Looking back on my teenage years, I can’t say things were much different. There were plenty of opportunities to get hold of beer and drink way too much of it. Of the kids I knew, though, who moved on and who ended up in rehab or AA seems like a crapshoot. The problem is a real one with the Substance Abuse and Mental Health Services Administration, a federal agency, estimating that 17 million Americans 12-years-old and up in 2014 had an Alcohol Use Disorder and more than a quarter of all those who imbibe count as heavy or binge drinkers. The National Council on Alcoholism and Drug Dependence, at the same time says that, “No single factor can predict whether a person will become addicted,” which means it is just a little less than random whose life will get messed up and whose won’t.

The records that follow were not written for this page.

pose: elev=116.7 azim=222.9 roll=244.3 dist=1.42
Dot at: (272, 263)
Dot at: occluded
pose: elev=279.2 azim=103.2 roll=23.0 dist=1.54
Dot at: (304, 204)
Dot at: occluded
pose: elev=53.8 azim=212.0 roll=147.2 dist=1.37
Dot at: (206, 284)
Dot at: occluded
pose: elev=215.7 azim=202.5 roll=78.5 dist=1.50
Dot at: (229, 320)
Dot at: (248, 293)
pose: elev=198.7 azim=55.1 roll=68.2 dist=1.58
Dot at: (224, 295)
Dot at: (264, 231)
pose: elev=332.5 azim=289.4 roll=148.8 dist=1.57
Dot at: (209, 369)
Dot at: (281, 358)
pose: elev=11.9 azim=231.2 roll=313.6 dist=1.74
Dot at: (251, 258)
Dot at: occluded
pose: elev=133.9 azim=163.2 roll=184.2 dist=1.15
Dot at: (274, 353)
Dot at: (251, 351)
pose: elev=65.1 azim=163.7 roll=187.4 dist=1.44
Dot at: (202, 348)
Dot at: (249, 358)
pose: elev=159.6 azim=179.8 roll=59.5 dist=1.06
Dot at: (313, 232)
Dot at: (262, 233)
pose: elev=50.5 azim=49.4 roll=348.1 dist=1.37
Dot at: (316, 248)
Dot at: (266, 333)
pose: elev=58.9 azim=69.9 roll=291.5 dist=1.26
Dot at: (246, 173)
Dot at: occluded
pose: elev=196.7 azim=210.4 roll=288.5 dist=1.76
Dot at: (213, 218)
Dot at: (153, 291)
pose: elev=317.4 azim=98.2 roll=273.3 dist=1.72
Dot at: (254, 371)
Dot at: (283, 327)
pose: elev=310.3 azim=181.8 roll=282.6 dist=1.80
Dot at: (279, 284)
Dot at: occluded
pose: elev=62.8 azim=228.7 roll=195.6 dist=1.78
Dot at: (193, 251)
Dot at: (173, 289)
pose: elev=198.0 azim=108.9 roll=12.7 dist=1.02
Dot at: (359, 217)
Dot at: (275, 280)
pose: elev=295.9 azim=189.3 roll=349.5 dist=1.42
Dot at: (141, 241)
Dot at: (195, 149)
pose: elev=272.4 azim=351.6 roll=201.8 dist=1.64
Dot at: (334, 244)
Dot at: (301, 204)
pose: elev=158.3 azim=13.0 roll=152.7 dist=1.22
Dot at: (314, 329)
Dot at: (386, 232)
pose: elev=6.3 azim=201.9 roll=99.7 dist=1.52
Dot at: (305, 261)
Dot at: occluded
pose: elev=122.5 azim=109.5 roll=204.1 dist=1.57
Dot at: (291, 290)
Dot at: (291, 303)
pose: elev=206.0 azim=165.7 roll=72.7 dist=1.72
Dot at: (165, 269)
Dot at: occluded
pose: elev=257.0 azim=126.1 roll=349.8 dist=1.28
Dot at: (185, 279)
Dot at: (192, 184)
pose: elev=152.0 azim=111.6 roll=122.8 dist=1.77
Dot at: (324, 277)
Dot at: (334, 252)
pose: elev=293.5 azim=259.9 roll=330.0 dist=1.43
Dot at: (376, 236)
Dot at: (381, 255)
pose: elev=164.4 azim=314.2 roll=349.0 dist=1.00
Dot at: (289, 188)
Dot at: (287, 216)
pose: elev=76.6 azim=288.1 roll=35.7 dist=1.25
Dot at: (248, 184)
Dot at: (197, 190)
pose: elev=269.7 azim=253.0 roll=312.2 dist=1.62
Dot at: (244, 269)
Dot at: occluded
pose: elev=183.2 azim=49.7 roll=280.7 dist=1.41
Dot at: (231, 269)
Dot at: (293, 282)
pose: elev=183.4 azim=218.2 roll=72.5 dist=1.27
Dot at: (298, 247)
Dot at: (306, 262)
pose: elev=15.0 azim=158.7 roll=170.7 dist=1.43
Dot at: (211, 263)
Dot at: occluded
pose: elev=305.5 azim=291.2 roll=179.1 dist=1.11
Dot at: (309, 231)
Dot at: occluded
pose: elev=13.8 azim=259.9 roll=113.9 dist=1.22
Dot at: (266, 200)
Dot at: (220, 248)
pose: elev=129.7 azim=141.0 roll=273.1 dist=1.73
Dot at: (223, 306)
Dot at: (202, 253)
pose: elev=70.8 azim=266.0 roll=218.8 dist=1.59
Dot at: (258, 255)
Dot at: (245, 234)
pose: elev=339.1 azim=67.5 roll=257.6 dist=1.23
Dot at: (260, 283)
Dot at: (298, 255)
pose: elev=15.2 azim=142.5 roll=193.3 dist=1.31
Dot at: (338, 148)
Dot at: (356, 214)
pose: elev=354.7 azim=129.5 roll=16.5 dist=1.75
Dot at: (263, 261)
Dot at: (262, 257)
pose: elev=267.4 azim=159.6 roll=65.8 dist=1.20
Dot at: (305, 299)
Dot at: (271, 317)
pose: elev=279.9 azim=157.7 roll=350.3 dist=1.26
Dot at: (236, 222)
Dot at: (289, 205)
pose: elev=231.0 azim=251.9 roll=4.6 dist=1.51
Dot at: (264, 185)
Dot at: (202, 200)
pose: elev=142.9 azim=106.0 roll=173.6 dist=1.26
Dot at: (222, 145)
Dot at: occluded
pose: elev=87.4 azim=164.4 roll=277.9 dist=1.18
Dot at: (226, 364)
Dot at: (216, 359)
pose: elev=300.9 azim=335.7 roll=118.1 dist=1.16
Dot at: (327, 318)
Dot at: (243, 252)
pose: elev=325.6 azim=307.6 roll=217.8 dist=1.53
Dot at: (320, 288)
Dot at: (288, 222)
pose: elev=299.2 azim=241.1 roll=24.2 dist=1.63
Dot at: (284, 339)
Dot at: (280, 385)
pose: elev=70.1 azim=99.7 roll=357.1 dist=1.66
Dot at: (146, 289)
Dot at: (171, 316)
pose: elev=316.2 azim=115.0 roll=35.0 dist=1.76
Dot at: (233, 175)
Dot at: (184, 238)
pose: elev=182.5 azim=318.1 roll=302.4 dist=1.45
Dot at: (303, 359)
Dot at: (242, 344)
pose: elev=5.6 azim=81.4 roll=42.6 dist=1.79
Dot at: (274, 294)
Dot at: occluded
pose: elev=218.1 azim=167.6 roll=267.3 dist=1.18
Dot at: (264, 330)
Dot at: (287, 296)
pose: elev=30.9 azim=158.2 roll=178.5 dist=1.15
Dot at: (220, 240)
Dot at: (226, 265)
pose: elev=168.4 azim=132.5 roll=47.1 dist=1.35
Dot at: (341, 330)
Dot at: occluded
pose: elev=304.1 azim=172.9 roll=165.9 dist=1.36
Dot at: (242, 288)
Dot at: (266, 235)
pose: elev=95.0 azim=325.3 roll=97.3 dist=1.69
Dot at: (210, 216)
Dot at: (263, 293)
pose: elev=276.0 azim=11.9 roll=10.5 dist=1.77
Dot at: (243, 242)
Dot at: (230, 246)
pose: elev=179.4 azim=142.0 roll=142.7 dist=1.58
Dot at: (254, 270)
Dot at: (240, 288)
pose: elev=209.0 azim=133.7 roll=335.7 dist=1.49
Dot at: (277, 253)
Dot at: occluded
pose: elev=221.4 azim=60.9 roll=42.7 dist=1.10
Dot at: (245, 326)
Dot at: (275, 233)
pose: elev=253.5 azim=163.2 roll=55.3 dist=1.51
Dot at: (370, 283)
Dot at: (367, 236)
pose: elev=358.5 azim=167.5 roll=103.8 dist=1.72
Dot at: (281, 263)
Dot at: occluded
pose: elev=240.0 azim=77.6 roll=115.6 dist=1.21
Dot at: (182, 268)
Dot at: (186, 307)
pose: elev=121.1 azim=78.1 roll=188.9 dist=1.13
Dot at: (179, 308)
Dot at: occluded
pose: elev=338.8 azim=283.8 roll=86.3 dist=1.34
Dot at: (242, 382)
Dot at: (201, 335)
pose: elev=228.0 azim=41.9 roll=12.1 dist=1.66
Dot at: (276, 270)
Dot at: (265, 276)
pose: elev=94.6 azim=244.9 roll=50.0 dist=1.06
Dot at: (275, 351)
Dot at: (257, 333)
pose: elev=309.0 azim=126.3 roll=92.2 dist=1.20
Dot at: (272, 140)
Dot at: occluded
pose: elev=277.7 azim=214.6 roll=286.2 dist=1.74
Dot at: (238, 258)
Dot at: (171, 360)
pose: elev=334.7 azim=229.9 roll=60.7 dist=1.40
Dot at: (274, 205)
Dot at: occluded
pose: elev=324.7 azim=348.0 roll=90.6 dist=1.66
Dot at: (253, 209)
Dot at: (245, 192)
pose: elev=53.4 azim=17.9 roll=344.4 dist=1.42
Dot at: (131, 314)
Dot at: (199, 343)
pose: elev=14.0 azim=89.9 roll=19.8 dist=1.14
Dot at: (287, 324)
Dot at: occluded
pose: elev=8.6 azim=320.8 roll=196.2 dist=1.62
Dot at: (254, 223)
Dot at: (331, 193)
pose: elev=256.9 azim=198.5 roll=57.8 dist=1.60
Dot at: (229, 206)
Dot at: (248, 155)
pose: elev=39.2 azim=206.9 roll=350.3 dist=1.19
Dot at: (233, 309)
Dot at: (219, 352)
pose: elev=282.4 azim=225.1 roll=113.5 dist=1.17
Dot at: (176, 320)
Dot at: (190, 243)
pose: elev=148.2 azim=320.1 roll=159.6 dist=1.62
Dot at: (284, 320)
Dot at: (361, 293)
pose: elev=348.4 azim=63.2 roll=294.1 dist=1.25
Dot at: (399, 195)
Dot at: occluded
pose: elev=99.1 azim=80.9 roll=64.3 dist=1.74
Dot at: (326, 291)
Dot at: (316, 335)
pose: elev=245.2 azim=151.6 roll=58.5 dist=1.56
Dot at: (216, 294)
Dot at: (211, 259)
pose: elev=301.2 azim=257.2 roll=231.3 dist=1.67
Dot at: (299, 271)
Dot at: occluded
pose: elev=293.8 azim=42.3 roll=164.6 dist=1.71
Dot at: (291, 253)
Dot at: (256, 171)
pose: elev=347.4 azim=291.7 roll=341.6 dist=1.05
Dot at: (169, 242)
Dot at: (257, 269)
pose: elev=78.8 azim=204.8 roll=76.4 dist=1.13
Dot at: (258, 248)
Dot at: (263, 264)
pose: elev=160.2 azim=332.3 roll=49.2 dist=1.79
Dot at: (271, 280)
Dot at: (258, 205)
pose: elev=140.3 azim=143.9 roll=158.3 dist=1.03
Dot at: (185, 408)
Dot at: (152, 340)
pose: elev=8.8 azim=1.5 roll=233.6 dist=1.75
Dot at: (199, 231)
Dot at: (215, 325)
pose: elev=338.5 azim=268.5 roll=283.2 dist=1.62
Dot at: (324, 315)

I’m not thinking of pouring out all the bottles in the liquor cabinet and advocating the life of a teetotaler, but my kids certainly pay attention to the adults around them and the things we do. When I’m out to dinner with friends there is always a bottle of wine with the meal, often after cocktails. Over the holidays I went bowling with friends and somehow a pitcher of beer appeared.
The example being set around my girls suddenly seems pretty poor. It isn’t the mistletoe or the kiss at midnight that is an excuse for bad behavior, it is the bottles of liquid cheer pouring throughout the evening that is used to pardon dancing on tables or puking on someone’s rug. Laughing about misdeeds the next day gives my kids the message that this behavior is all right.
Wishes, charms and prayers may not be enough to ensure my daughters’ health but showing them that not every social interaction needs to involve alcohol may be a tool that can work. I need to do more than just hope that my daughters keep a healthy relationship with the eggnog and champagne and don’t end up being the ones who start swimming in the punch bowl.